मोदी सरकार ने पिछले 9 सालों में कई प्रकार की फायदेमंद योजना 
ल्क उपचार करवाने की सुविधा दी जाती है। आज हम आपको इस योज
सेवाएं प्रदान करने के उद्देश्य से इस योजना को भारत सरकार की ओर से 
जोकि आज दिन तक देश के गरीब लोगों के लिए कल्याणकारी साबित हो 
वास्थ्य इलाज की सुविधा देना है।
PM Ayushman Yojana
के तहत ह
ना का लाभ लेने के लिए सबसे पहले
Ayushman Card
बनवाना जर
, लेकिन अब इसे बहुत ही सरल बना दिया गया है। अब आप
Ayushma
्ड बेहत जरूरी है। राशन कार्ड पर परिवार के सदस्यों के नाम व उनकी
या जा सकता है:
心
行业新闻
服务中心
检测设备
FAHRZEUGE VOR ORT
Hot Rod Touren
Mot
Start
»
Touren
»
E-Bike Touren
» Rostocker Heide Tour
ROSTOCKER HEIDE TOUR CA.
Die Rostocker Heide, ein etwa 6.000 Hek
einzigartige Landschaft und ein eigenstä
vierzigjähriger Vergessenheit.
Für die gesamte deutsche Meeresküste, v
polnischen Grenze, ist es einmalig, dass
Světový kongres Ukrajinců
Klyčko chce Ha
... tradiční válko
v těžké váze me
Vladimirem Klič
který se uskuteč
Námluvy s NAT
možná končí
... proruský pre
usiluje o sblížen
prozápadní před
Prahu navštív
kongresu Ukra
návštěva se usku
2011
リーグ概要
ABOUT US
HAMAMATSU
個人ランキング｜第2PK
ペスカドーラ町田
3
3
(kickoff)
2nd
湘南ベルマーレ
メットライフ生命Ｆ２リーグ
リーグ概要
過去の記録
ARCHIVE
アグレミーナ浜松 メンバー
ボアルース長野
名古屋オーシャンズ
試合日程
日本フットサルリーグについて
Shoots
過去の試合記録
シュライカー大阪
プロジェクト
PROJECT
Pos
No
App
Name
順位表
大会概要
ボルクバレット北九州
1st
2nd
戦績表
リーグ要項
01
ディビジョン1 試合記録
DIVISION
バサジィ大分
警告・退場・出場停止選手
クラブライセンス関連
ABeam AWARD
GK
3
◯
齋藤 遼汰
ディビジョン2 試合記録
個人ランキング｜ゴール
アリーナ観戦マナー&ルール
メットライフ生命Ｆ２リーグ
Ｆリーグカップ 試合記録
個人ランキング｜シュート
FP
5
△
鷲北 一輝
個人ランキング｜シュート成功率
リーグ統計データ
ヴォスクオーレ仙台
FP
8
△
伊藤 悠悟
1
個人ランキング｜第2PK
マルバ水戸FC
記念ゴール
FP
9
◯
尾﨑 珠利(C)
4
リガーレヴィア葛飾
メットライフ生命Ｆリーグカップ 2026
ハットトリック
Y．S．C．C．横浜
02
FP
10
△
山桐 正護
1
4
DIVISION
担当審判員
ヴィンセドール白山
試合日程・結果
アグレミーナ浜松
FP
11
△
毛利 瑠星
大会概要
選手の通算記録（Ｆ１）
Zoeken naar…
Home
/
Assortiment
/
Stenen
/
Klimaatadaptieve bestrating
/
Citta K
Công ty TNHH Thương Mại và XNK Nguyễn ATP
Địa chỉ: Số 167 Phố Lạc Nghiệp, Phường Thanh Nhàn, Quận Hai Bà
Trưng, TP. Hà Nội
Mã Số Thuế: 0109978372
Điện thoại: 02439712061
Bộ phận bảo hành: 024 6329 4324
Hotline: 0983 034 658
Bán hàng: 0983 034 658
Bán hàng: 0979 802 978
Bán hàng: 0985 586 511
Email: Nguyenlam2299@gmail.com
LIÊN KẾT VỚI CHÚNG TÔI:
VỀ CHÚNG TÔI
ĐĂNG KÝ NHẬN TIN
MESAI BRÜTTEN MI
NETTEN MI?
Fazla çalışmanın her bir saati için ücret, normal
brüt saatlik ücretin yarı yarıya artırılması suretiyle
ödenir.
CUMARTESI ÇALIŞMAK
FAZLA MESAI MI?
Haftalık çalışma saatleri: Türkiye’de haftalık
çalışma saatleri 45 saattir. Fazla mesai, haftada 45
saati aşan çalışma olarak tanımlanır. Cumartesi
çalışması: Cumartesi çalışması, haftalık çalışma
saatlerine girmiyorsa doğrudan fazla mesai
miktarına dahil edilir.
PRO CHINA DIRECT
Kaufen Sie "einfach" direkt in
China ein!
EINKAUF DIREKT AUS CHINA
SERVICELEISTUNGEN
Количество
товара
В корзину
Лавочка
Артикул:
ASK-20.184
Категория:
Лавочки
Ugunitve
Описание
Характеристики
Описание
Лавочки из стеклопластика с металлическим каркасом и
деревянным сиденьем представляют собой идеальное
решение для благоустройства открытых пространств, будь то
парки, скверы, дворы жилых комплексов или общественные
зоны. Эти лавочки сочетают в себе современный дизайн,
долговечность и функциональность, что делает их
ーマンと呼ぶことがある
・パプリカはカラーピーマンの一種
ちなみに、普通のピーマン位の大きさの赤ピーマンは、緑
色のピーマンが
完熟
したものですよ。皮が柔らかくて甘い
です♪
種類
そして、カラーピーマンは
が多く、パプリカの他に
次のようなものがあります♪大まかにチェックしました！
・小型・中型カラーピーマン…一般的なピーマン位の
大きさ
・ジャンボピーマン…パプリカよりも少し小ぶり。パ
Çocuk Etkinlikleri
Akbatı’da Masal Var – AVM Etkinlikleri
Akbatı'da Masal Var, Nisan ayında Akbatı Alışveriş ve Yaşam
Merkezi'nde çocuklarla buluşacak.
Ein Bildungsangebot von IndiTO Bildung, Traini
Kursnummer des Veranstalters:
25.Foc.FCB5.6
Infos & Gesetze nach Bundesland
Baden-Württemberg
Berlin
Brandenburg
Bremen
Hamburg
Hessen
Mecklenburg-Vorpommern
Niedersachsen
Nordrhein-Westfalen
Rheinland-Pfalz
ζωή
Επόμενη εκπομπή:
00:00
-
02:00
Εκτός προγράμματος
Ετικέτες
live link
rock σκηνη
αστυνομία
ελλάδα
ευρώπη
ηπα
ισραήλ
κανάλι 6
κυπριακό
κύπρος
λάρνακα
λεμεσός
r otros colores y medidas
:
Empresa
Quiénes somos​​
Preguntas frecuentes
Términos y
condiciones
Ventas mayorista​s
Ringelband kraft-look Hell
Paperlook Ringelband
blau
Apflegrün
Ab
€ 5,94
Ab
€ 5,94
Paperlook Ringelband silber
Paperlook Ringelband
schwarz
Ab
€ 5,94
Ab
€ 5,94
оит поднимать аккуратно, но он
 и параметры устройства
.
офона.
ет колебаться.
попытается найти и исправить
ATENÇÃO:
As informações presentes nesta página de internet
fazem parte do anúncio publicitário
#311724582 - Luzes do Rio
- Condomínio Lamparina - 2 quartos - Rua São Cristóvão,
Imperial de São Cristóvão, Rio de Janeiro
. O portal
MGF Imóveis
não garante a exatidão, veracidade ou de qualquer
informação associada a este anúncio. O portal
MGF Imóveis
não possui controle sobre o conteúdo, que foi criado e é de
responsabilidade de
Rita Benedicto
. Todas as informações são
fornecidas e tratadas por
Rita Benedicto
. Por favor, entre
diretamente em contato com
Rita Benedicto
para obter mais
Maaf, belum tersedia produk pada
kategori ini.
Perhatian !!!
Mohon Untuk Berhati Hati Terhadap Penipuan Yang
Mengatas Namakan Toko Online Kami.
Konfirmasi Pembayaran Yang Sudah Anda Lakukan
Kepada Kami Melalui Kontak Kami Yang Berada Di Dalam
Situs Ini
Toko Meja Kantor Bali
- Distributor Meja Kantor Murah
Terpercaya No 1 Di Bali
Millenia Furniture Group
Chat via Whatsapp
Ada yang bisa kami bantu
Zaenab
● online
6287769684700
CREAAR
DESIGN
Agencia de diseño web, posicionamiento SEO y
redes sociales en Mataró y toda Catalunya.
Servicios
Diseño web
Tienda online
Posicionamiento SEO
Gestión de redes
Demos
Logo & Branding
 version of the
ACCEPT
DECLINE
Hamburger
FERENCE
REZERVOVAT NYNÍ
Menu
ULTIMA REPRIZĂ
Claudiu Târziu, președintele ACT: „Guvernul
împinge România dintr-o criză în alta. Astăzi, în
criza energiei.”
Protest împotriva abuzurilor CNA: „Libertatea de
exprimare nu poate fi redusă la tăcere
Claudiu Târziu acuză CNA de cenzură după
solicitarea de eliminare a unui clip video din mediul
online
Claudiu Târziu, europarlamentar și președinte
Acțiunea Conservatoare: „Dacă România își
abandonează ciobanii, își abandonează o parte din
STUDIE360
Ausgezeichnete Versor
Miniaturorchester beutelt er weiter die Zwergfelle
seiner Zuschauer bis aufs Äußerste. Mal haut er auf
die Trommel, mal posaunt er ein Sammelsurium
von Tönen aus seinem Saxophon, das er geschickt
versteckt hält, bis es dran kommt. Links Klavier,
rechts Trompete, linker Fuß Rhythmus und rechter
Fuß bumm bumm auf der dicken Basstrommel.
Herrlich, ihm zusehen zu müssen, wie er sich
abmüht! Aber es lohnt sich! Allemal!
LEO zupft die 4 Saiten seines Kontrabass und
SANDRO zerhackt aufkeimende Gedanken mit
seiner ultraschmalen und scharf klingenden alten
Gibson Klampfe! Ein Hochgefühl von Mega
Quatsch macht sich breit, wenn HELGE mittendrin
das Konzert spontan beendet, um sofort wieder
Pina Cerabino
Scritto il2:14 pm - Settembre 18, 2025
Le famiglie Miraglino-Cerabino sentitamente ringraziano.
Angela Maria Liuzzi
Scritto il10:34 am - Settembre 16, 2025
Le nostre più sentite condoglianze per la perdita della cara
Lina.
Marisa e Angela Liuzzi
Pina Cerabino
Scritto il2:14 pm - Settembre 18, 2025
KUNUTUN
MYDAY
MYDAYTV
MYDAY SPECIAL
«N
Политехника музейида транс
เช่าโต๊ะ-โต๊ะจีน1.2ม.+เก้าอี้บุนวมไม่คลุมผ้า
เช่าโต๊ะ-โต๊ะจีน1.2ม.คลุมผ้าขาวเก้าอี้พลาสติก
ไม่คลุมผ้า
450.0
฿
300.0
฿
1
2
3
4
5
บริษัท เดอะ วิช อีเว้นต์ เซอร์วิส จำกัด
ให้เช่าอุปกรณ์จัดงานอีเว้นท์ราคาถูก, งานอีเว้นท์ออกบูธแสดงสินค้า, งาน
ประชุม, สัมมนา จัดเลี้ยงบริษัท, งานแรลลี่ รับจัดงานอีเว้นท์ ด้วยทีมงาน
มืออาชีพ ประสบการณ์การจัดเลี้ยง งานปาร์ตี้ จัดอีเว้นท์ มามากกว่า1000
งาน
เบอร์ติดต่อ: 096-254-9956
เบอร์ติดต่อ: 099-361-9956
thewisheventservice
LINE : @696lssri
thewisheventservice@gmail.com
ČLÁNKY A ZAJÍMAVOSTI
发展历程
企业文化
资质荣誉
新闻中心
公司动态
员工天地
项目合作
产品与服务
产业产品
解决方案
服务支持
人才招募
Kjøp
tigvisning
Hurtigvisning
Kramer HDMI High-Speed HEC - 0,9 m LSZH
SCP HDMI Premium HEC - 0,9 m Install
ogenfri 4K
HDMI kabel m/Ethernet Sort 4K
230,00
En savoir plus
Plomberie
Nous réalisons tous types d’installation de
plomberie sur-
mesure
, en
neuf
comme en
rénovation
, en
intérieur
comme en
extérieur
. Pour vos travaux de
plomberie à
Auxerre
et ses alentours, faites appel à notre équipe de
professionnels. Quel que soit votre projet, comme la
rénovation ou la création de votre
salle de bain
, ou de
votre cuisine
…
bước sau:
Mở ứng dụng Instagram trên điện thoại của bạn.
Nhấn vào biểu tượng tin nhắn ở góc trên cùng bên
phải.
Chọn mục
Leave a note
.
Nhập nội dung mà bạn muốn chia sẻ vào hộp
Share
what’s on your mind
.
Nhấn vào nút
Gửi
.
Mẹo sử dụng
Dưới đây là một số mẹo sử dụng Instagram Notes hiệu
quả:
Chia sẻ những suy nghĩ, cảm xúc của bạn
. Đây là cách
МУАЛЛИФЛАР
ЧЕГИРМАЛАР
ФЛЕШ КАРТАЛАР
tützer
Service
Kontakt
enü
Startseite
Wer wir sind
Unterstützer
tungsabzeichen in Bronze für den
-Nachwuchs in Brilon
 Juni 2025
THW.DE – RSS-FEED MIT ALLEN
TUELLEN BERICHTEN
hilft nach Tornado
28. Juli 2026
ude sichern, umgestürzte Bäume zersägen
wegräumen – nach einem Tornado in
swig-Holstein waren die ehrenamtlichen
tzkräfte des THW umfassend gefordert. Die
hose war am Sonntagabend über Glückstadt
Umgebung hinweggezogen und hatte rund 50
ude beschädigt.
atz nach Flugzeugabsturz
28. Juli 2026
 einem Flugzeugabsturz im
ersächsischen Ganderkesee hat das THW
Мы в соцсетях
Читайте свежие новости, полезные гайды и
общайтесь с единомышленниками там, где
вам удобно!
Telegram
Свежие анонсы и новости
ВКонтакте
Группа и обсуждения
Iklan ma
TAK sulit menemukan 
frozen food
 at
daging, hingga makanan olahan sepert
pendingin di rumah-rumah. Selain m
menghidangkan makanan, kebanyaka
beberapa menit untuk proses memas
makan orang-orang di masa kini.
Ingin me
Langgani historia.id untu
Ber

- Request -
Set down, exactly as they appear, the lines above from the first one to the line that holds "वास्थ्य इलाज की सुविधा देना है।", both included, please, and no others.

- Reply to the task -
मोदी सरकार ने पिछले 9 सालों में कई प्रकार की फायदेमंद योजना 
ल्क उपचार करवाने की सुविधा दी जाती है। आज हम आपको इस योज
सेवाएं प्रदान करने के उद्देश्य से इस योजना को भारत सरकार की ओर से 
जोकि आज दिन तक देश के गरीब लोगों के लिए कल्याणकारी साबित हो 
वास्थ्य इलाज की सुविधा देना है।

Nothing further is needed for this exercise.